'I needed to meet my sex attacker to begin healing'
In the wake of a report that recommends victims of sexual assault be able to meet offenders, one woman recounts meeting her attacker
There is one man alive in this world today that I have met only twice in my life - once, when he followed me; violently sexually assaulted me, repeatedly choked me and threatened to kill me - and the other, when we sat on opposite sides of a round table wishing each other a successful future.
On that fateful night, I believed there was a significant chance my life was about to end: for years afterwards I was submerged in the hellish depths of post-traumatic stress disorder.
My desire to speak to this man began even before he was sentenced. The desire I felt to confront him did not diminish; in fact, it grew and became more prevalent in my mind. I pictured running up to him and letting him see how I was, to tell him that I wanted to hear an explanation from his own mouth.
After he was released from prison, I needed something additional to happen.
Slowly, I began to imagine sitting face-to-face with him - this human who had so enormously affected my life and my perception of reality. Could I ever accept that he was a human?

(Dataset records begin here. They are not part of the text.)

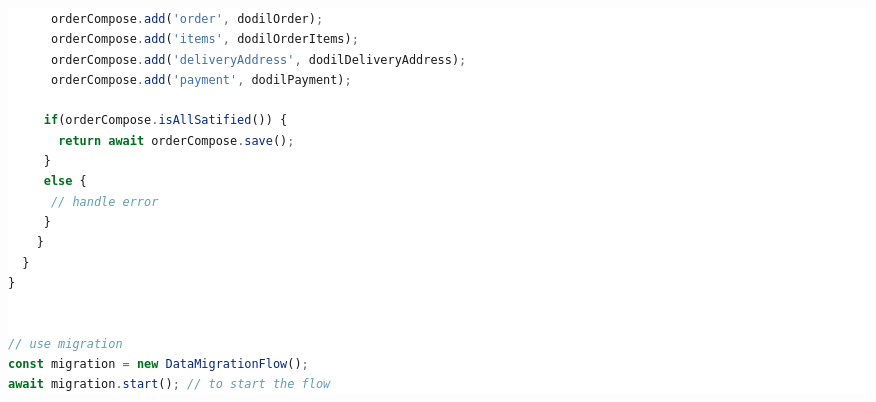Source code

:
 ```JavaScript
      orderCompose.add('order', dodilOrder);
      orderCompose.add('items', dodilOrderItems);
      orderCompose.add('deliveryAddress', dodilDeliveryAddress);
      orderCompose.add('payment', dodilPayment);

     if(orderCompose.isAllSatified()) {
       return await orderCompose.save();
     }
     else {
      // handle error 
     }
    }
  }
}


// use migration
const migration = new DataMigrationFlow();
await migration.start(); // to start the flow

```
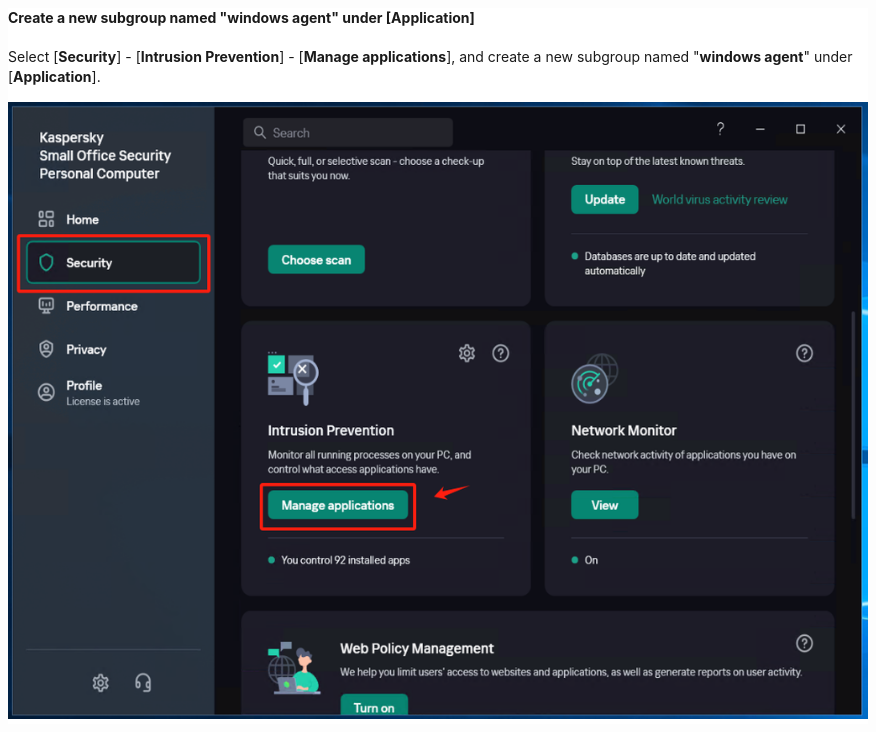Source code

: #### Create a new subgroup named "windows agent" under [Application]

Select [**Security**] - [**Intrusion Prevention**] - [**Manage applications**], and create a new subgroup named "**windows agent**" under [**Application**].


![configuration-of-antivirus-software-4.png](./images/configuration-of-antivirus-software-4.png)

The months before the meeting with my attacker werer a rollercoaster of emotions as he had initially agreed and then retracted his agreement. By sheer luck, this man had another change of heart and agreed to hear more about the restorative justice process. The point for me in meeting him was to seek an end to my suffering, to seek an end to my perpetual state of disempowerment, and to seek closure of all the negativity that had blighted my life for many years.
I wanted to see and experience this man as a human, simply because I knew at a mental level that he was one.

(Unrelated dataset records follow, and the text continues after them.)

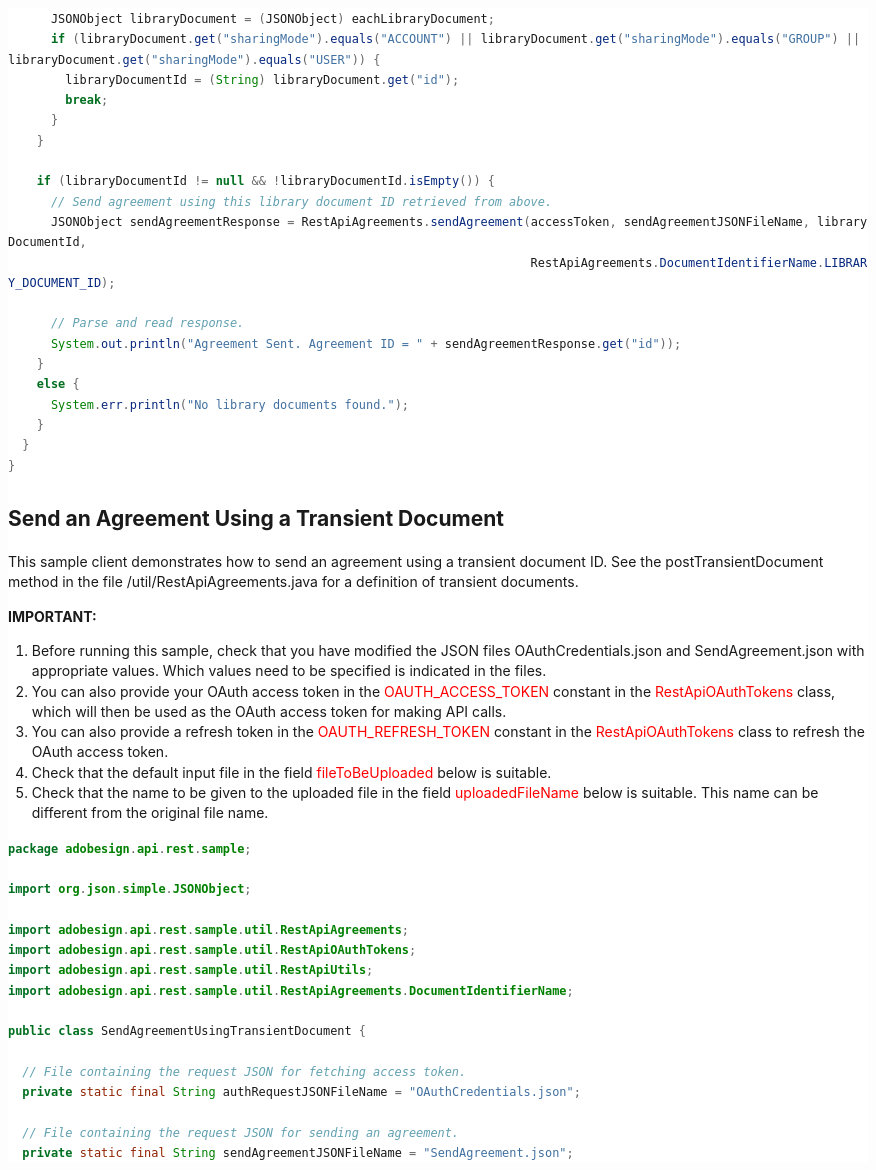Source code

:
 ```java
      JSONObject libraryDocument = (JSONObject) eachLibraryDocument;
      if (libraryDocument.get("sharingMode").equals("ACCOUNT") || libraryDocument.get("sharingMode").equals("GROUP") || libraryDocument.get("sharingMode").equals("USER")) {
        libraryDocumentId = (String) libraryDocument.get("id");
        break;
      }
    }

    if (libraryDocumentId != null && !libraryDocumentId.isEmpty()) {
      // Send agreement using this library document ID retrieved from above.
      JSONObject sendAgreementResponse = RestApiAgreements.sendAgreement(accessToken, sendAgreementJSONFileName, libraryDocumentId,
                                                                         RestApiAgreements.DocumentIdentifierName.LIBRARY_DOCUMENT_ID);

      // Parse and read response.
      System.out.println("Agreement Sent. Agreement ID = " + sendAgreementResponse.get("id"));
    }
    else {
      System.err.println("No library documents found.");
    }
  }
}
```

## Send an Agreement Using a Transient Document

This sample client demonstrates how to send an agreement using a transient document ID. See the postTransientDocument method in the file /util/RestApiAgreements.java for a definition of transient documents.

**IMPORTANT:**

1. Before running this sample, check that you have modified the JSON files OAuthCredentials.json and SendAgreement.json with appropriate values. Which values need to be specified is indicated in the files.
2. You can also provide your OAuth access token in the <span style="color: red;">OAUTH_ACCESS_TOKEN</span> constant in the <span style="color: red;">RestApiOAuthTokens</span> class, which will then be used as the OAuth access token for making API calls.
3. You can also provide a refresh token in the <span style="color: red;">OAUTH_REFRESH_TOKEN</span> constant in the <span style="color: red;">RestApiOAuthTokens</span> class to refresh the OAuth access token.
4. Check that the default input file in the field <span style="color: red;">fileToBeUploaded</span> below is suitable.
5. Check that the name to be given to the uploaded file in the field <span style="color: red;">uploadedFileName</span> below is suitable. This name can be different from the original file name.

```java
package adobesign.api.rest.sample;

import org.json.simple.JSONObject;

import adobesign.api.rest.sample.util.RestApiAgreements;
import adobesign.api.rest.sample.util.RestApiOAuthTokens;
import adobesign.api.rest.sample.util.RestApiUtils;
import adobesign.api.rest.sample.util.RestApiAgreements.DocumentIdentifierName;

public class SendAgreementUsingTransientDocument {

  // File containing the request JSON for fetching access token.
  private static final String authRequestJSONFileName = "OAuthCredentials.json";

  // File containing the request JSON for sending an agreement.
  private static final String sendAgreementJSONFileName = "SendAgreement.json";
```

How could I ever stop fearing him if he was this monster? How could I ever let go of my anger, my seething anger for him, if I could not see his humanity?
I had come to the realisation that all the negative feelings I had held for such a long time were completely useless and, in fact, a burden to me.
I began to understand that I could never have the closure that I wanted. I needed to see him as a human to let go of my negativity towards him because I know it is impossible to forgive a monster. I wanted him to see that I was a human. I knew that if he sat opposite me, seeing me in this light, that that would be unavoidable.
In order for me to move on from this event, I needed him to acknowledge that I am not just a representation of something that he hates or that angers him, but a real live person with a past and a future.
I wanted to let this man know how I had experienced his assault of me and the full implications of this event on my life. I wanted him to hear about the fear and shock I felt as he assaulted me.
I needed him to know how confused I was about his rage towards me. I needed him to know that he never succeeded in humiliating me - not for one second.
I wanted him to be aware of how a victim of sexual violence becomes a piece of physical evidence after an assault and how de-humanising that experience is.
And I felt compelled to let this man know how I had made a decision to take the most positive out of this experience: that I had chosen not to be defeated.
To move on, I needed to complete the fragmented picture in my mind. To see the full picture, I needed to ask questions: questions that only this man could answer. Did you intend to kill me? Why did you do it? And why did you do it to me?
Finally, a date was set for the meeting. The preparation work was vital and I was incredibly fortunate to have Dr Marie Keenan from UCD as my invaluable support person.
As I walked into that room, I was met with a sheepish and a very human, awkward half smile. My fear of this man suddenly began to evaporate. As I was given the opportunity to speak, he commented that I was brave. I told him that he was courageous to be able to listen to what I was about to tell him, why it was important to have this meeting now so there can finally be closure.
I did not hold back in telling this man what it felt like to me during the assault. I did not gloss over the aftermath.
I'm not sure whether he understood all of what I said, sometimes he would look down. But I knew he could hear me and that was enough.
In that meeting, which lasted 90 minutes, I was given the opportunity to ask the questions that had been lingering in my mind for all these years.
The moment I stepped outside that room, I couldn't help but smile. I did not explicitly say the words "I forgive you", but it would be fair to say that they were implied.
Before the meeting, the memories of that night equalled emotional pain: fear, dehumanisation and an intense anger and hatred for the offender. Now, when I think back to that night, the memories of it generate a strong feeling of empowerment, fulfilment and genuine compassion for this man.
No amount of therapy could ever have achieved that and l truly wish him all the best in his future life.
For me, restorative justice was about healing, my liberation from this crime. As a victim, I believe it would be difficult to find a more appropriate place in which to use it.
I believe there is a direct correlation between how serious and personal in nature the crime is and the need to use restorative justice. In reality, what could be more personal than sexual violence?
And if I meet him by chance? I can hold my head high, without any fear, because what I lost has now been restored.